Endgültige Version ICD-10-GM 2021 veröffentlicht

Das Bundesinstitut für Arzneimittel und Medizinprodukte (BfArM) hat jetzt die endgültige Fassung der ICD-10-GM Version 2021 (Internationale statistische Klassifikation der Krankheiten und verwandter Gesundheitsprobleme, 10. Revision, German Modification) beim DIMDI veröffentlicht. In die neue Version flossen 46 Vorschläge ein, zumeist von medizinischen Fachgesellschaften und von Fachleuten aus Ärzteschaft, Krankenkassen und Kliniken sowie aus weiteren Organisationen der Selbstverwaltung im Gesundheitswesen. Das zugehörige Alphabetische Verzeichnis mit seiner umfangreichen Sammlung an Krankheitsbezeichnungen und Synonymen erleichtert die Arbeit in der Praxis.

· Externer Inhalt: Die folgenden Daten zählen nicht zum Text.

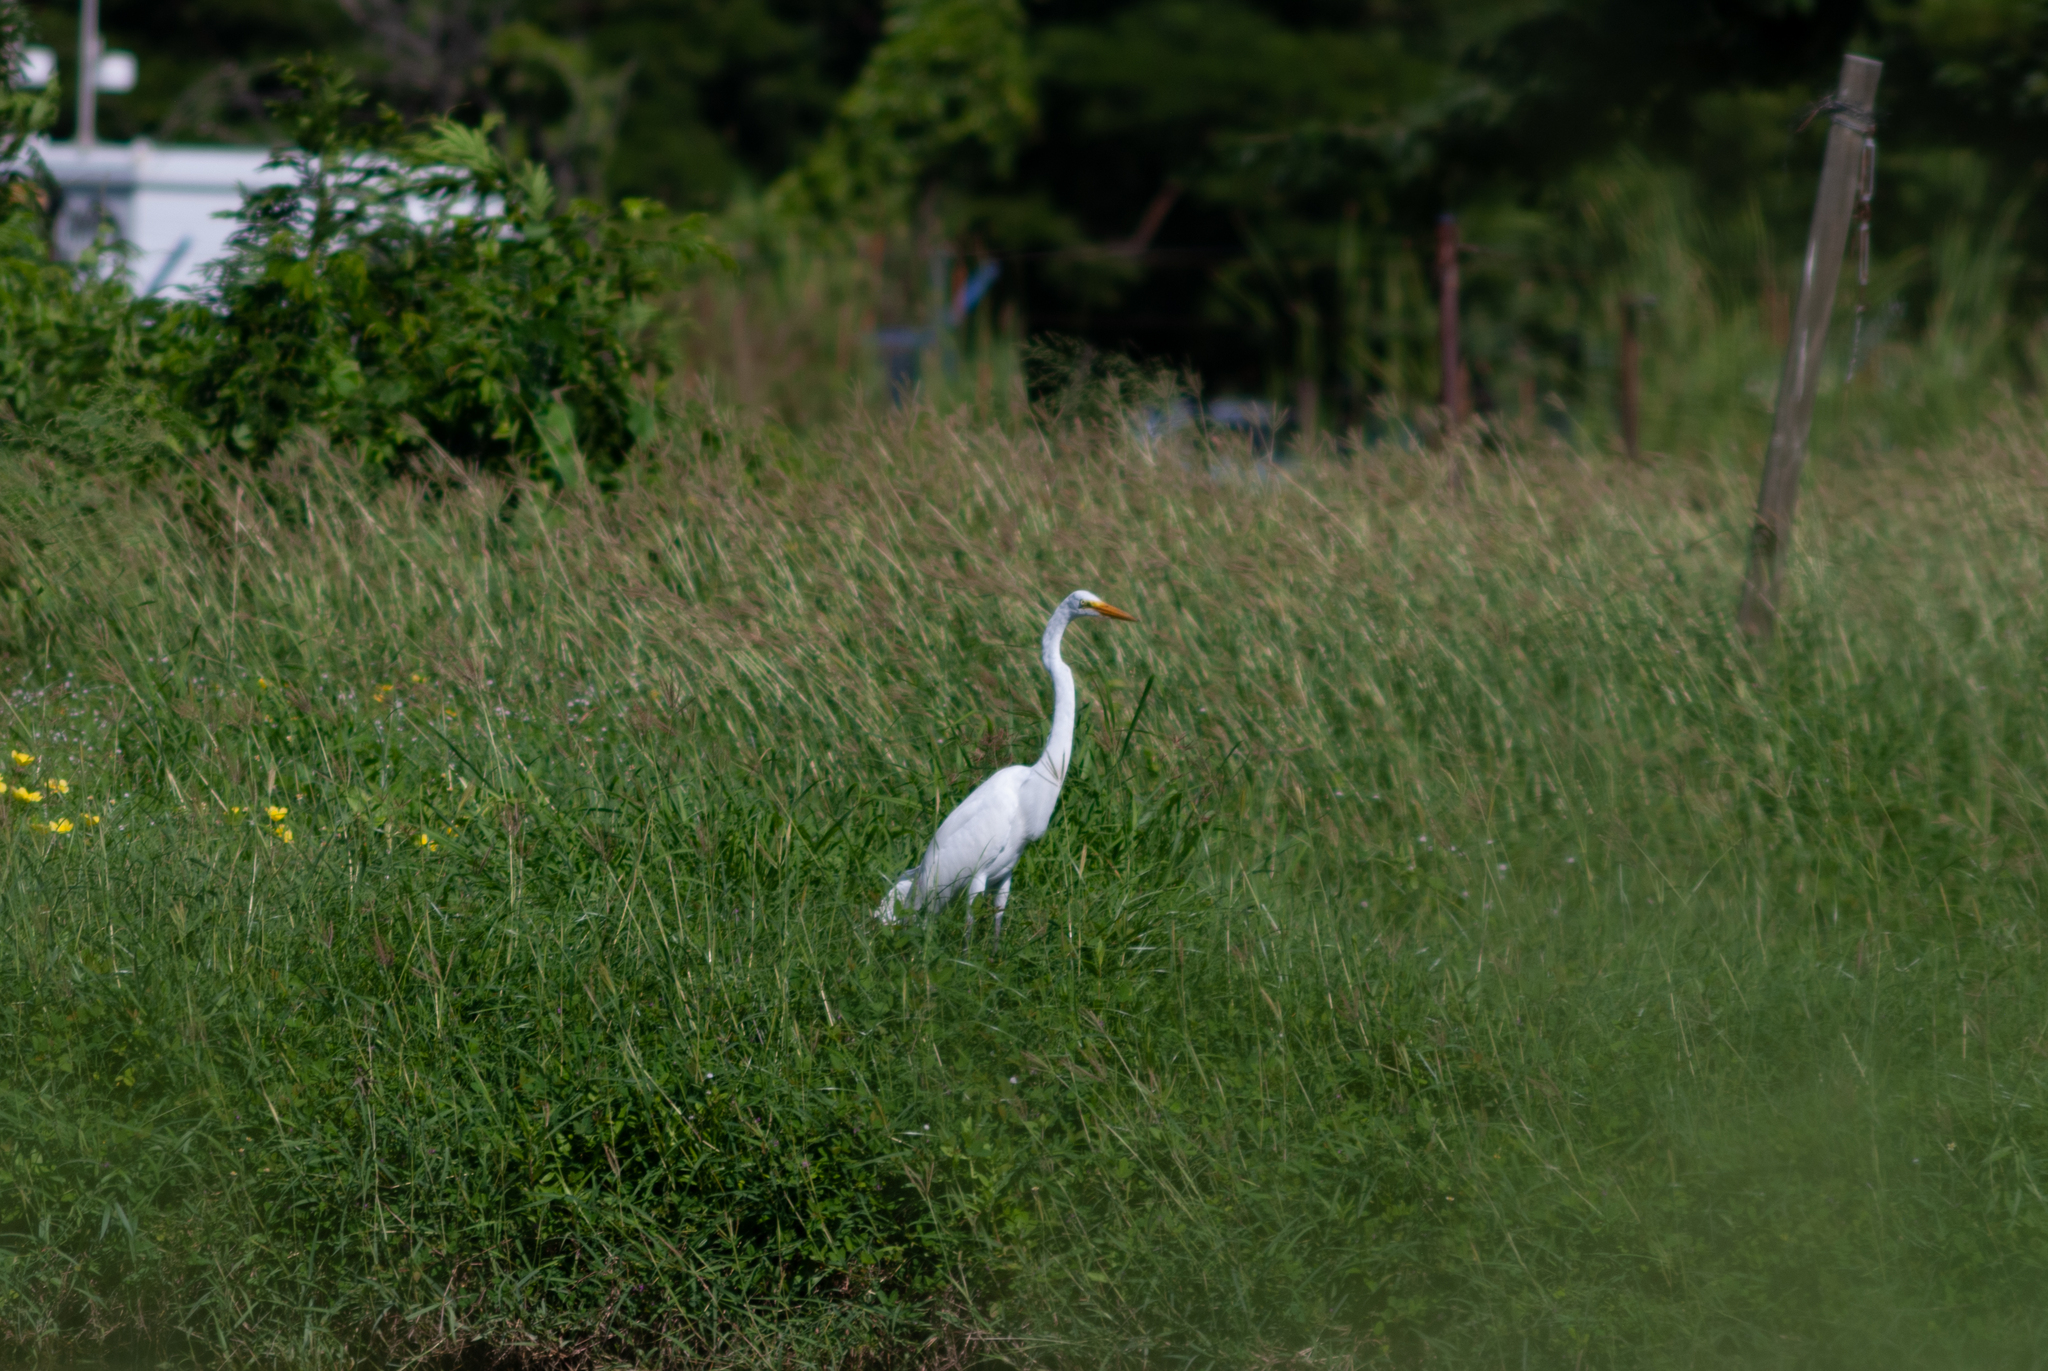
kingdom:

Seit Version 2019 gibt die WHO keine regelmäßigen Aktualisierungen mehr für die ICD-10 heraus. Jedoch werden von der WHO nicht belegte Schlüsselnummern bei Bedarf mit Inhalt belegt und in ggf. modifizierter Form in die ICD-10-GM übernommen. Zudem werden bei Bedarf neue nicht belegte Schlüsselnummern als Platzhalter für zukünftige Anforderungen eingeführt. Für die ICD-10-GM 2021 kommt beides zum Tragen.

Aufnahme COVID-19 durch WHO

Eine wichtige inhaltliche Änderung in der Version 2021 ist COVID-19:Aufnahme von durch die WHO mit Inhalt belegten Schlüsselnummern in modifizierter Form, sowie Belegung einer weiteren nicht belegten Schlüsselnummer für die Testung auf eine Infektion mit SARS-CoV-2.